A businessman tied the legs of his three-year-old daughter and hung her upside down from a four-storey building for around 30 minutes to ‘discipline’ her. The child was asking for chocolates in front of a guest. The father declined her request as she had a cold and congestion. Embarrassed, he took her to the terrace and punished her.
A video of the incident posted by a neighbour spurred the police into action. The accused, hailing from Rajasthan, has been charged under the Juvenile Justice (Care and Protection of Children) Act, and produced before the child welfare committee for counselling.
Emergency plan
Experts say parents have become impatient and irritable today.
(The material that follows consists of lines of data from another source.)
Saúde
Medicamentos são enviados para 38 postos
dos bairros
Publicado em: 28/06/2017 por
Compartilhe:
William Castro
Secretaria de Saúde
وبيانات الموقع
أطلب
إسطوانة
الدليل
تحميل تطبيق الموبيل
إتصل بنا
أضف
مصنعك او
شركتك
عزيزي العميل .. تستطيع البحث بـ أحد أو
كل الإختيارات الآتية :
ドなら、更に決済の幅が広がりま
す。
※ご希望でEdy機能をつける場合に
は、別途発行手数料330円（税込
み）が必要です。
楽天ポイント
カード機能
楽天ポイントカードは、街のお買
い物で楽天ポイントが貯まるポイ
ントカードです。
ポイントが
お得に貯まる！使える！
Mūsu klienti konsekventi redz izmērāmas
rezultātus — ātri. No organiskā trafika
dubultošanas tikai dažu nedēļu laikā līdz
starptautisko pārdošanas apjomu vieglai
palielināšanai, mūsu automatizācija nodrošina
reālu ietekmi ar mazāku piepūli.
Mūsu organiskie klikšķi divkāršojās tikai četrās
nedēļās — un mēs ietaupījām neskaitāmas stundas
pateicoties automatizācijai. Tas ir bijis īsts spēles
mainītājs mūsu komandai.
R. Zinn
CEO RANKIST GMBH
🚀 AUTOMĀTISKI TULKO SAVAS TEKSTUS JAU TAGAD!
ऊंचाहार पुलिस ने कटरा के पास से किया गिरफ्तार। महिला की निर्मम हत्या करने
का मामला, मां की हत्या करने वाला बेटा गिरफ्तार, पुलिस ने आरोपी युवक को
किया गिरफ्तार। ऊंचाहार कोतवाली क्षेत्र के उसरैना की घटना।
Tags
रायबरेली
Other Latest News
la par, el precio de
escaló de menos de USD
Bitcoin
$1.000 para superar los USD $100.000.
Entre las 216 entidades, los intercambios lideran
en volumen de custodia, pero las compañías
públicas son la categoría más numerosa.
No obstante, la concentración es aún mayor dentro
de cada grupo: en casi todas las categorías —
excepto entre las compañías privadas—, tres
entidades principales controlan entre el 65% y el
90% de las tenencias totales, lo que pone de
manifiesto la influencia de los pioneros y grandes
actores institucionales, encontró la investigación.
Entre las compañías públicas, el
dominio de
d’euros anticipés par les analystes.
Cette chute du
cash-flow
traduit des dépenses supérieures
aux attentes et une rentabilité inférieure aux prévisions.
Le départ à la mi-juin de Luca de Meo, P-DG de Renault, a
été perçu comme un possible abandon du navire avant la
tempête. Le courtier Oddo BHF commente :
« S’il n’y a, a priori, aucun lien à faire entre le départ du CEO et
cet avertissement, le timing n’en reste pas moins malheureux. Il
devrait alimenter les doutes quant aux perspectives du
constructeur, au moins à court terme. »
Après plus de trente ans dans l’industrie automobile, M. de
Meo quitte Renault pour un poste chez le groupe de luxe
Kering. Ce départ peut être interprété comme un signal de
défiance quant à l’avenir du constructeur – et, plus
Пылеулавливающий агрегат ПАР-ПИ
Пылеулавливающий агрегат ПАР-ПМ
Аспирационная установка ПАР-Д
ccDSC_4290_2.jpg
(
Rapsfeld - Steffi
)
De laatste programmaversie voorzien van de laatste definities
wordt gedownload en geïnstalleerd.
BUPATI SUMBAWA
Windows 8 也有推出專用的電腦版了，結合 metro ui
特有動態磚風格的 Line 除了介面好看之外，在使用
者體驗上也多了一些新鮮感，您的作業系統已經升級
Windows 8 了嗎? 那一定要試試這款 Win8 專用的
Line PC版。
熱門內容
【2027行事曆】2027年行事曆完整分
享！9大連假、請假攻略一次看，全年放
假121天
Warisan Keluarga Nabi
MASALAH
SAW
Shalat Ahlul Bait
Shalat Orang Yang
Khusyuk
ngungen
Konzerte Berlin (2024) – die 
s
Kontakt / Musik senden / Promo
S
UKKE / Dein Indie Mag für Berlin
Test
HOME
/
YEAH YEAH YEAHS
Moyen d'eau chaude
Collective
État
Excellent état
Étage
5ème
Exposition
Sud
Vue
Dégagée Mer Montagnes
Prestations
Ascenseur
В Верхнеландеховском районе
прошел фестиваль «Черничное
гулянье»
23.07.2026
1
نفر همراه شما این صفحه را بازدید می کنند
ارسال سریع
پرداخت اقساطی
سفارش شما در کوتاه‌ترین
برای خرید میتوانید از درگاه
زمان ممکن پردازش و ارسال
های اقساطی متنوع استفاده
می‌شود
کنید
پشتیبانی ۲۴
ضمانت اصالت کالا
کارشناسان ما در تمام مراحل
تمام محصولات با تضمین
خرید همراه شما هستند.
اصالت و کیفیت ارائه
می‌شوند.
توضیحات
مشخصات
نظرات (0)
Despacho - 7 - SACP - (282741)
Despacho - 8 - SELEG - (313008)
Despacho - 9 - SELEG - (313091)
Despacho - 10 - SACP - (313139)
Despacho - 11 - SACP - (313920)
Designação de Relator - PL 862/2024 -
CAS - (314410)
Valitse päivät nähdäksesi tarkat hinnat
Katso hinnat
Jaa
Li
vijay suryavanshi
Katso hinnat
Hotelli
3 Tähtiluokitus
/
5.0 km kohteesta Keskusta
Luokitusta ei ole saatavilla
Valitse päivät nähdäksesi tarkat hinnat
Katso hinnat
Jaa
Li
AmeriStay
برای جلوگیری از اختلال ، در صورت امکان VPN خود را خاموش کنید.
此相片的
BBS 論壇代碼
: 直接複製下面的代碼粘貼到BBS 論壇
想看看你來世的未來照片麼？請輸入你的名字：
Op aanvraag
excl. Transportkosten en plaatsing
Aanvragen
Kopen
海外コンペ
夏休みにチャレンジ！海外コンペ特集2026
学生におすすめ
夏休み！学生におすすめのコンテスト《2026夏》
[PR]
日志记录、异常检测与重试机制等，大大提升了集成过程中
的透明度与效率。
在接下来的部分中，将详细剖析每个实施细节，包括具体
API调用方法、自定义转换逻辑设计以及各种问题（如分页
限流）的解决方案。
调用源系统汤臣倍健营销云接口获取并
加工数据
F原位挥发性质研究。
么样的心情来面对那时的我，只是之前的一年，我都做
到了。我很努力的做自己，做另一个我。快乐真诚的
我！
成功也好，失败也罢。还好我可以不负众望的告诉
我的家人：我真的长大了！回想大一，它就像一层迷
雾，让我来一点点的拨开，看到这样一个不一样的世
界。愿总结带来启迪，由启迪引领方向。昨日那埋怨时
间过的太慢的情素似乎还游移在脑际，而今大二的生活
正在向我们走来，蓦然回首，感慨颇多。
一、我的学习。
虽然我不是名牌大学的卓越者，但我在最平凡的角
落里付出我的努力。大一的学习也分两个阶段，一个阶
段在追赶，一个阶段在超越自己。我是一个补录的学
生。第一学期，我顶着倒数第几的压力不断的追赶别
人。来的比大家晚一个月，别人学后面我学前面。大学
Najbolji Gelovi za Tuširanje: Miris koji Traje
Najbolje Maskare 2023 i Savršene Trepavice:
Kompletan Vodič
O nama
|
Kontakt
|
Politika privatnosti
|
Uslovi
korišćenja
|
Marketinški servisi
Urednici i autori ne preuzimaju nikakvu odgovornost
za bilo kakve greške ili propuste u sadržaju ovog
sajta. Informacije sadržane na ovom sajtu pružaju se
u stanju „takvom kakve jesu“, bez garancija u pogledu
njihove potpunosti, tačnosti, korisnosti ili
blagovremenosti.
Some of it is a consequence of the rise of double income, nuclear families, who do not have the needed support to raise children. Some of it stems from their upbringing and temperamental issues.
To clinical psychologist Sharon Ruth, the Cottonpet incident appears to be a case of displaced aggression. She, thus, asks parents to prepare a “fire exit” plan. “Monitor your weaknesses and tolerance level and ask yourself what will you do if you lose control,” she explains.
Even school counsellor Hannah Awayz insists on parents self-regulating their emotions because children don’t have the cognitive or emotional capacity to regulate theirs. Not every tantrum is becoming of an obstinate kid, child psychologist Kapila Sridhar points out. She feels chastising them for a tantrum stems from the societal pressure to raise a well-behaved child. “A tantrum perhaps means the child is deprived of happiness and pampering,” she says. But won’t giving in to tantrums ‘spoil the child’, we ask? That’s why communication matters. “If a child is demanding a toy, validate his/her emotion and explain why buying the toy is not feasible at the moment,” says Hannah.
Seek help
Some parents don’t see corporal punishment as problematic because that’s what they experienced growing up. Such parents should see a mental health expert to “heal their inner child” and stop transferring “their trauma” to their children, suggests Hannah.
Seek help if you are losing your cool frequently, experts emphasise.
Parenting course
Hannah says disciplining by punishment works on a superficial level, by inducing fear in children. It is counterproductive as over time children tend to see it as normal and live in constant fear.
Hannah advises couples to read resources on parenting and, if required, enrol in a parenting course. Parents who experience stress frequently can benefit from speaking to a counsellor on a regular basis, she adds.
EFFECT ON CHILDREN
Harsh punishment can scar children for life. In this case, they may develop a fear of heights, closed spaces, or standing at the edge of a building; they may stop asking for things, they may grow up to be anxious or refuse to go to school.
The after-effects may not show up immediately but they do eventually, says Kapila.
PARENTS,TRY THIS
If you are losing a grip on yourself in front of your child, walk away for a few minutes; ask your spouse to step out with the child; take deep breaths; splash water on your face; scribble down your thoughts; punch a pillow.
If children are throwing tantrums, gently blow on their face, wash their face with water, or make them stand under a fan.